Ainsi utilisée, la caméra n’est pas pratique. Demain il va s’équiper un peu plus. Il va acheter un ordinateur portable et un téléphone GSM avec un accès à internet. La caméra reliée à l’ordinateur fonctionnera comme une webcam. Les images seront envoyées vers un site Internet qu’il a créé à cet effet il y a une semaine. Elles y seront stockées, il a déjà installé sa base de données sur le site. C’est bien, maintenant il peut la consulter quand il le souhaite.

Pannes

Hier, son ordinateur portable est tombé en panne, l’assistant numérique a repris du service en attendant qu’il soit réparé. Il espère que la réparation sera plus rapide que pour la caméra ; voilà déjà deux semaines qu’il la déposée au service après vente.

Avertissement.

Son directeur l’a convoqué ce matin, il lui a tenu la jambe plus d’une heure. Impossible de rien noter, une heure de perdue à jamais. Il doit récupérer le portable et la caméra ce soir. Tout va reprendre son cours normal. Trois semaines ou il aura du mettre les bouchées doubles. « impossible pour vous de dégager un instant pour travailler convenablement » lui a dit le directeur, « dernier avertissement ». Ce n’est pas grave, demain ça va s’arranger.

Factures.

Voilà déjà deux mois qu’il est chômeur. Depuis lundi dernier il est assis devant son ordinateur et ne note plus rien.

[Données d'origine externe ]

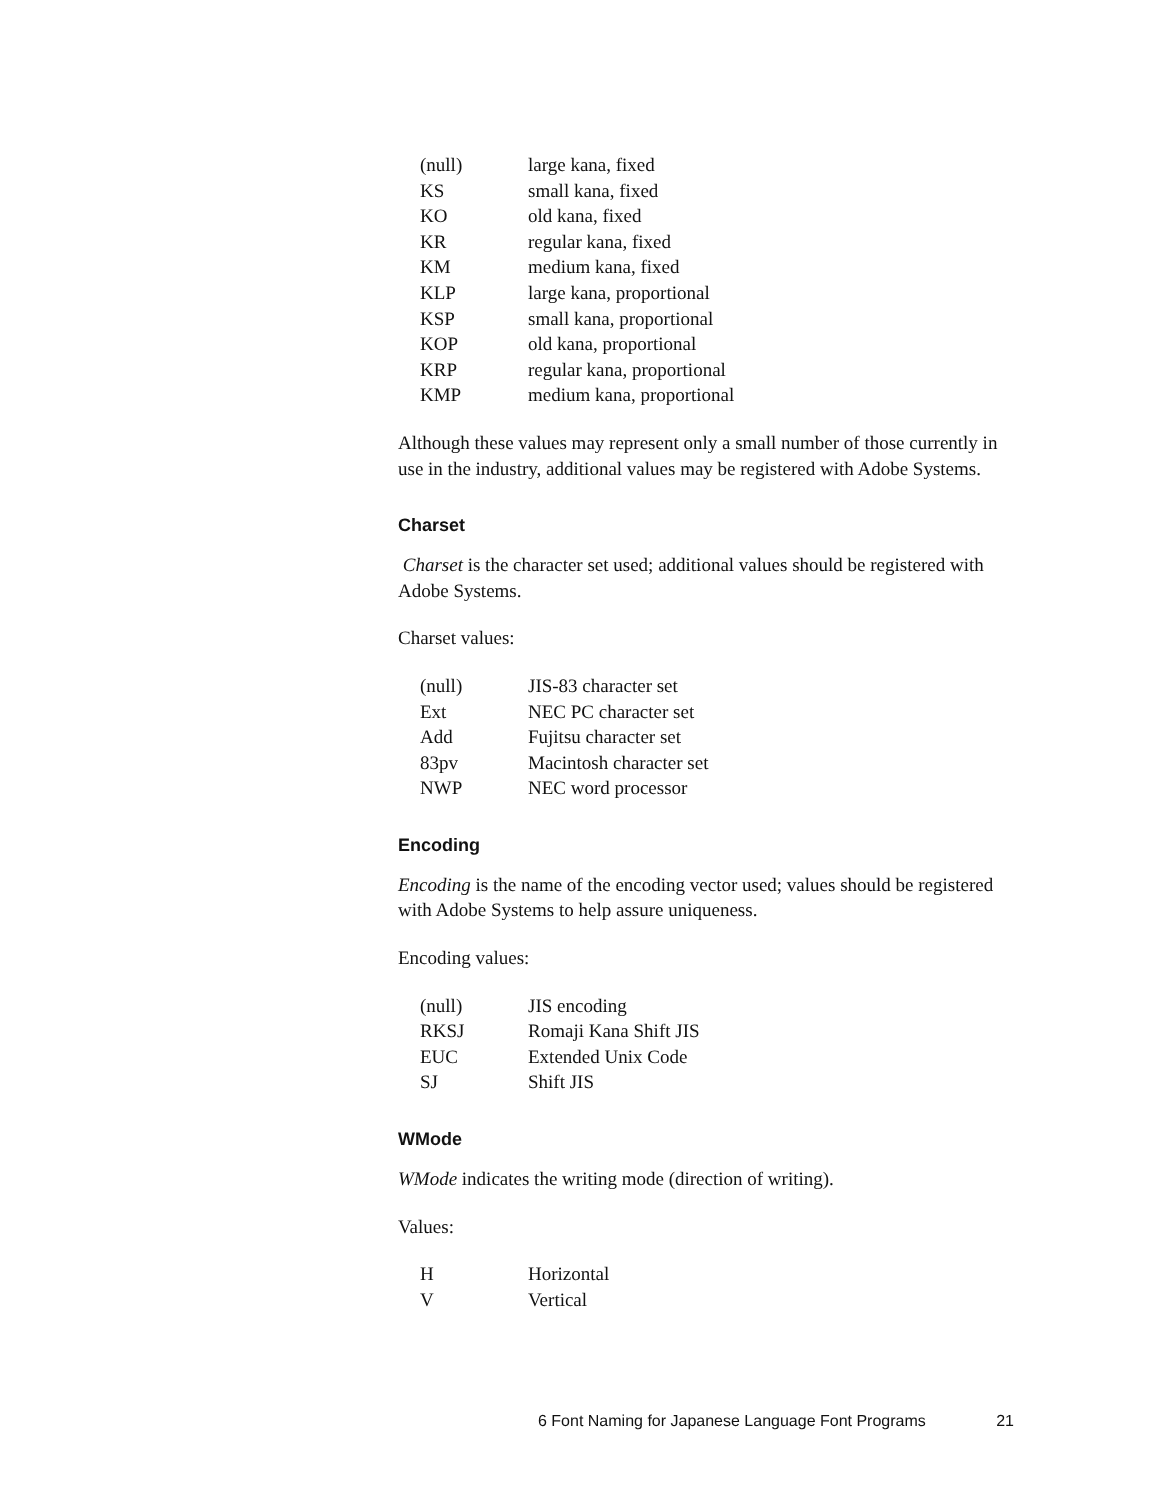| (null) | large kana, fixed |
| KS | small kana, fixed |
| KO | old kana, fixed |
| KR | regular kana, fixed |
| KM | medium kana, fixed |
| KLP | large kana, proportional |
| KSP | small kana, proportional |
| KOP | old kana, proportional |
| KRP | regular kana, proportional |
| KMP | medium kana, proportional |
Although these values may represent only a small number of those currently in use in the industry, additional values may be registered with Adobe Systems.
Charset
Charset is the character set used; additional values should be registered with Adobe Systems.
Charset values:
| (null) | JIS-83 character set |
| Ext | NEC PC character set |
| Add | Fujitsu character set |
| 83pv | Macintosh character set |
| NWP | NEC word processor |
Encoding
Encoding is the name of the encoding vector used; values should be registered with Adobe Systems to help assure uniqueness.
Encoding values:
| (null) | JIS encoding |
| RKSJ | Romaji Kana Shift JIS |
| EUC | Extended Unix Code |
| SJ | Shift JIS |
WMode
WMode indicates the writing mode (direction of writing).
Values:
| H | Horizontal |
| V | Vertical |
6 Font Naming for Japanese Language Font Programs 21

Au début, il était encore actif, notant chacun de ses gestes, allant et venant de la cuisine à sa machine, se faisant livrer des plats préparés par un traiteur. Mais dimanche soir, il a reçu un E-mail automatique du robot de l’hébergeur de son site Internet : son espace disque est saturé, il faut payer pour augmenter sa taille. Payer avec quoi ? Les crédits qui courent encore sur tout son équipement lui prennent la moitié de ses revenus, le reste sert à payer le téléphone et l’électricité. Les factures des traiteurs s’accumulent sur le bureau. Il est ruiné.

Alors, lundi, il s’est installé devant l’ordinateur, a débranché la caméra et a consulté sa base de donnée. En commençant par le début, en relisant chaque jour de sa vie.

Ses anciens repas le nourrissent à nouveau, ses anciennes rencontres lui tiennent compagnie.